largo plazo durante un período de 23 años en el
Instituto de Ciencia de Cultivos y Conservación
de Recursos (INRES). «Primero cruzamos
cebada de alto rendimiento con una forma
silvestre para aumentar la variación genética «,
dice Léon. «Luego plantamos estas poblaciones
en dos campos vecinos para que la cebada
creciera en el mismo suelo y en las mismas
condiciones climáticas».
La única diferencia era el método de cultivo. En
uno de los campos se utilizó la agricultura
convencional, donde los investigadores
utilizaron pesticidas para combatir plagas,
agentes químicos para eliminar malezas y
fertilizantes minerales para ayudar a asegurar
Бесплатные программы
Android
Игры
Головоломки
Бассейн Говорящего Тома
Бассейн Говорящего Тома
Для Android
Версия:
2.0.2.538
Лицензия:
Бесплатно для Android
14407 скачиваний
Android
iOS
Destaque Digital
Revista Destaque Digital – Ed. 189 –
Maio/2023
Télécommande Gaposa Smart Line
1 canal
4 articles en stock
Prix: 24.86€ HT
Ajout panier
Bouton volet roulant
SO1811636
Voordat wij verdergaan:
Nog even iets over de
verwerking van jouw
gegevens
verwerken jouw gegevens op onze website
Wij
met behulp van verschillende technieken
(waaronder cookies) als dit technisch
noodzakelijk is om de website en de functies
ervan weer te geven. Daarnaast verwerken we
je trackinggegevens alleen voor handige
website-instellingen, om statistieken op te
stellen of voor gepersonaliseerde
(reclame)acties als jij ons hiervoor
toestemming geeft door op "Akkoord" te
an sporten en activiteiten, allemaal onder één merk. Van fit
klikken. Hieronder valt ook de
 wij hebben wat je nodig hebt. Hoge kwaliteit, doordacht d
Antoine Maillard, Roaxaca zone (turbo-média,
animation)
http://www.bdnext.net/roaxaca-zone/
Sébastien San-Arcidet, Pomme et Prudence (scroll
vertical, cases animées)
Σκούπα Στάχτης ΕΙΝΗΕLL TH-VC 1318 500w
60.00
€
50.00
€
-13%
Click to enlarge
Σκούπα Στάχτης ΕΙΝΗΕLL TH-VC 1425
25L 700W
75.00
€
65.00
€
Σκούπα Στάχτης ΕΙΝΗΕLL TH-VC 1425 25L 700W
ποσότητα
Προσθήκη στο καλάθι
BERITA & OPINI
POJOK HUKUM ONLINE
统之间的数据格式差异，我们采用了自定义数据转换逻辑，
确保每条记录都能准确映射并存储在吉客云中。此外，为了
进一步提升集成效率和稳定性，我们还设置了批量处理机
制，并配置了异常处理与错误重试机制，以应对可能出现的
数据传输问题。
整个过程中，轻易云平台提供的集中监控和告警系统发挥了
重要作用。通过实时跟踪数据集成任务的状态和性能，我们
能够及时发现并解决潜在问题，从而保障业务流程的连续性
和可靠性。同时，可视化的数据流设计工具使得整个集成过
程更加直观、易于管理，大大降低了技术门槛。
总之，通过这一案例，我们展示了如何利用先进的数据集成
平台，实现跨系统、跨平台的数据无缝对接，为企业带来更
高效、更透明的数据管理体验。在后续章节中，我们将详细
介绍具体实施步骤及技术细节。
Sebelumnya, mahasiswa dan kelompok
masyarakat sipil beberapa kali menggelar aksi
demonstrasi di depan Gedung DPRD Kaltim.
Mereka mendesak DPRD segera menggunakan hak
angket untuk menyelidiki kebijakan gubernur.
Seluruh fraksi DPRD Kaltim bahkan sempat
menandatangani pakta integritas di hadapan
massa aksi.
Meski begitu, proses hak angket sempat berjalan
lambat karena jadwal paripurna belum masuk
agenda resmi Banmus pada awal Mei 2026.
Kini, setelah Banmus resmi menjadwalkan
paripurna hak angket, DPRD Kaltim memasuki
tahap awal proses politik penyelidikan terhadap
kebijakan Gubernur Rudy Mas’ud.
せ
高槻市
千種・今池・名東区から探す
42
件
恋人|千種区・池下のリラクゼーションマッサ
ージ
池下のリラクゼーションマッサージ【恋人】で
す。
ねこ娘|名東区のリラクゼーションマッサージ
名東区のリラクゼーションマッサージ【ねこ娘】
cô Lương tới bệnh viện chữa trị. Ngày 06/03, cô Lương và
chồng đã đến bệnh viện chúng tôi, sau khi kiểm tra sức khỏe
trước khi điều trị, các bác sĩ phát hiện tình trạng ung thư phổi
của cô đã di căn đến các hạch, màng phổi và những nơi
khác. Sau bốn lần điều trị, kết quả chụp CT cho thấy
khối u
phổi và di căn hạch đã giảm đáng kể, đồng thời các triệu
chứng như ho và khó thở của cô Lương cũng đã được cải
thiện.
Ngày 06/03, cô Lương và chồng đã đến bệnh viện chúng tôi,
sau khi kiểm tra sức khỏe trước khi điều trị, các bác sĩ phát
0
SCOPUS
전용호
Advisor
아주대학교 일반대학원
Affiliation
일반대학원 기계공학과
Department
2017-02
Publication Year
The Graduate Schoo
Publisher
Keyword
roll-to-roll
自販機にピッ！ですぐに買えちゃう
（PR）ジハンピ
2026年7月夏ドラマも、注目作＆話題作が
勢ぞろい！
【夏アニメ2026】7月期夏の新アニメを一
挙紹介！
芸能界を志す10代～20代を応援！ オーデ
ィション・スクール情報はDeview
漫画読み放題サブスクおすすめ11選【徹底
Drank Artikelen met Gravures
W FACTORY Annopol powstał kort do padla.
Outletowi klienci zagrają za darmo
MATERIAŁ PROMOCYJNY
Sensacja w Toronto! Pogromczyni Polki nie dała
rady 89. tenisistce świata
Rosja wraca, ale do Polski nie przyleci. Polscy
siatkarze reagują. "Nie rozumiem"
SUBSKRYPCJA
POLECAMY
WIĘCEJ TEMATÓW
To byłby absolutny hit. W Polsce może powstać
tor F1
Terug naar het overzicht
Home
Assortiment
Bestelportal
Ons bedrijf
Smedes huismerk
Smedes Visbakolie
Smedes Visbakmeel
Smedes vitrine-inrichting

====

Request — Leaving nothing out, print each line above exactly.

Exercise output —
largo plazo durante un período de 23 años en el
Instituto de Ciencia de Cultivos y Conservación
de Recursos (INRES). «Primero cruzamos
cebada de alto rendimiento con una forma
silvestre para aumentar la variación genética «,
dice Léon. «Luego plantamos estas poblaciones
en dos campos vecinos para que la cebada
creciera en el mismo suelo y en las mismas
condiciones climáticas».
La única diferencia era el método de cultivo. En
uno de los campos se utilizó la agricultura
convencional, donde los investigadores
utilizaron pesticidas para combatir plagas,
agentes químicos para eliminar malezas y
fertilizantes minerales para ayudar a asegurar
Бесплатные программы
Android
Игры
Головоломки
Бассейн Говорящего Тома
Бассейн Говорящего Тома
Для Android
Версия:
2.0.2.538
Лицензия:
Бесплатно для Android
14407 скачиваний
Android
iOS
Destaque Digital
Revista Destaque Digital – Ed. 189 –
Maio/2023
Télécommande Gaposa Smart Line
1 canal
4 articles en stock
Prix: 24.86€ HT
Ajout panier
Bouton volet roulant
SO1811636
Voordat wij verdergaan:
Nog even iets over de
verwerking van jouw
gegevens
verwerken jouw gegevens op onze website
Wij
met behulp van verschillende technieken
(waaronder cookies) als dit technisch
noodzakelijk is om de website en de functies
ervan weer te geven. Daarnaast verwerken we
je trackinggegevens alleen voor handige
website-instellingen, om statistieken op te
stellen of voor gepersonaliseerde
(reclame)acties als jij ons hiervoor
toestemming geeft door op "Akkoord" te
an sporten en activiteiten, allemaal onder één merk. Van fit
klikken. Hieronder valt ook de
 wij hebben wat je nodig hebt. Hoge kwaliteit, doordacht d
Antoine Maillard, Roaxaca zone (turbo-média,
animation)
http://www.bdnext.net/roaxaca-zone/
Sébastien San-Arcidet, Pomme et Prudence (scroll
vertical, cases animées)
Σκούπα Στάχτης ΕΙΝΗΕLL TH-VC 1318 500w
60.00
€
50.00
€
-13%
Click to enlarge
Σκούπα Στάχτης ΕΙΝΗΕLL TH-VC 1425
25L 700W
75.00
€
65.00
€
Σκούπα Στάχτης ΕΙΝΗΕLL TH-VC 1425 25L 700W
ποσότητα
Προσθήκη στο καλάθι
BERITA & OPINI
POJOK HUKUM ONLINE
统之间的数据格式差异，我们采用了自定义数据转换逻辑，
确保每条记录都能准确映射并存储在吉客云中。此外，为了
进一步提升集成效率和稳定性，我们还设置了批量处理机
制，并配置了异常处理与错误重试机制，以应对可能出现的
数据传输问题。
整个过程中，轻易云平台提供的集中监控和告警系统发挥了
重要作用。通过实时跟踪数据集成任务的状态和性能，我们
能够及时发现并解决潜在问题，从而保障业务流程的连续性
和可靠性。同时，可视化的数据流设计工具使得整个集成过
程更加直观、易于管理，大大降低了技术门槛。
总之，通过这一案例，我们展示了如何利用先进的数据集成
平台，实现跨系统、跨平台的数据无缝对接，为企业带来更
高效、更透明的数据管理体验。在后续章节中，我们将详细
介绍具体实施步骤及技术细节。
Sebelumnya, mahasiswa dan kelompok
masyarakat sipil beberapa kali menggelar aksi
demonstrasi di depan Gedung DPRD Kaltim.
Mereka mendesak DPRD segera menggunakan hak
angket untuk menyelidiki kebijakan gubernur.
Seluruh fraksi DPRD Kaltim bahkan sempat
menandatangani pakta integritas di hadapan
massa aksi.
Meski begitu, proses hak angket sempat berjalan
lambat karena jadwal paripurna belum masuk
agenda resmi Banmus pada awal Mei 2026.
Kini, setelah Banmus resmi menjadwalkan
paripurna hak angket, DPRD Kaltim memasuki
tahap awal proses politik penyelidikan terhadap
kebijakan Gubernur Rudy Mas’ud.
せ
高槻市
千種・今池・名東区から探す
42
件
恋人|千種区・池下のリラクゼーションマッサ
ージ
池下のリラクゼーションマッサージ【恋人】で
す。
ねこ娘|名東区のリラクゼーションマッサージ
名東区のリラクゼーションマッサージ【ねこ娘】
cô Lương tới bệnh viện chữa trị. Ngày 06/03, cô Lương và
chồng đã đến bệnh viện chúng tôi, sau khi kiểm tra sức khỏe
trước khi điều trị, các bác sĩ phát hiện tình trạng ung thư phổi
của cô đã di căn đến các hạch, màng phổi và những nơi
khác. Sau bốn lần điều trị, kết quả chụp CT cho thấy
khối u
phổi và di căn hạch đã giảm đáng kể, đồng thời các triệu
chứng như ho và khó thở của cô Lương cũng đã được cải
thiện.
Ngày 06/03, cô Lương và chồng đã đến bệnh viện chúng tôi,
sau khi kiểm tra sức khỏe trước khi điều trị, các bác sĩ phát
0
SCOPUS
전용호
Advisor
아주대학교 일반대학원
Affiliation
일반대학원 기계공학과
Department
2017-02
Publication Year
The Graduate Schoo
Publisher
Keyword
roll-to-roll
自販機にピッ！ですぐに買えちゃう
（PR）ジハンピ
2026年7月夏ドラマも、注目作＆話題作が
勢ぞろい！
【夏アニメ2026】7月期夏の新アニメを一
挙紹介！
芸能界を志す10代～20代を応援！ オーデ
ィション・スクール情報はDeview
漫画読み放題サブスクおすすめ11選【徹底
Drank Artikelen met Gravures
W FACTORY Annopol powstał kort do padla.
Outletowi klienci zagrają za darmo
MATERIAŁ PROMOCYJNY
Sensacja w Toronto! Pogromczyni Polki nie dała
rady 89. tenisistce świata
Rosja wraca, ale do Polski nie przyleci. Polscy
siatkarze reagują. "Nie rozumiem"
SUBSKRYPCJA
POLECAMY
WIĘCEJ TEMATÓW
To byłby absolutny hit. W Polsce może powstać
tor F1
Terug naar het overzicht
Home
Assortiment
Bestelportal
Ons bedrijf
Smedes huismerk
Smedes Visbakolie
Smedes Visbakmeel
Smedes vitrine-inrichting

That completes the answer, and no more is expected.